A pessoa pode ser picada pelo carrapato ou por sua ninfa, que é a sua forma jovem, sem perceber. Caso ela perceba e ache algum carrapato grudado no corpo, o ideal é retirá-lo com uma pinça o mais rápido possível. Como não há áreas endêmicas mapeadas no Brasil, é indicado procurar serviço médico para que o profissional de saúde defina se vai iniciar a profilaxia com antibiótico ou não.
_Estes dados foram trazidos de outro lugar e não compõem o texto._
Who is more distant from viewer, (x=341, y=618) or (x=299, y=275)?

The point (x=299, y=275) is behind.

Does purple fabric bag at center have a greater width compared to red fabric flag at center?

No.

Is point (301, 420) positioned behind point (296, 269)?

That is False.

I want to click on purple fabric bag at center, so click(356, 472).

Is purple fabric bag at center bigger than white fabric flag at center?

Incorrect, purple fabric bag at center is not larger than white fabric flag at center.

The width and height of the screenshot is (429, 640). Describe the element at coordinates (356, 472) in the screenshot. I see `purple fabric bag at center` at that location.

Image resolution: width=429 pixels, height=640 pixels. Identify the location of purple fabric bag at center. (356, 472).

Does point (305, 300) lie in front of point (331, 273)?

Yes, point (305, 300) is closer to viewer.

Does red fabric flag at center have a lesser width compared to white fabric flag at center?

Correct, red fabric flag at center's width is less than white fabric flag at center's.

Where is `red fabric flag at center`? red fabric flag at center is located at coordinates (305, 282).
Menos de 26% dos doentes de Lyme perceberam o carrapato.

7) Há dados de quantas pessoas são acometidas pela doença de Lyme no Brasil e no mundo?
Nos Estados Unidos, o país que possui os estudos mais avançados em relação à doença de Lyme, a incidência é de aproximadamente 300 mil novos casos por ano, sendo a doença transmitida por vetores mais comuns em território norte-americano. Por ser uma doença sub-diagnosticada em nosso país, é quase impossível prever a verdadeira incidência da doença, mas posso afirmar que existem casos em todas as regiões do Brasil. Lyme é considerada uma doença de notificação obrigatória pelo Ministério da Saúde, embora não existam dados oficiais do órgão.

8) A doença de Lyme tem cura?
A doença de Lyme tem cura e a probabilidade aumenta quanto mais precoce é realizado o diagnóstico. Em casos considerados crônicos, a cura se torna mais difícil. A bactéria consegue se esconder tão bem do sistema imunológico e dos antibióticos, que vai ficando cada vez mais complicado erradicar completamente a infecção. No entanto, o paciente pode se beneficiar de ciclos de antibióticos nos períodos de piora dos sintomas, fisioterapia, suplementos e multivitamínicos, ozonioterapia, meditação, analgésicos e, o principal, o apoio da família e dos amigos.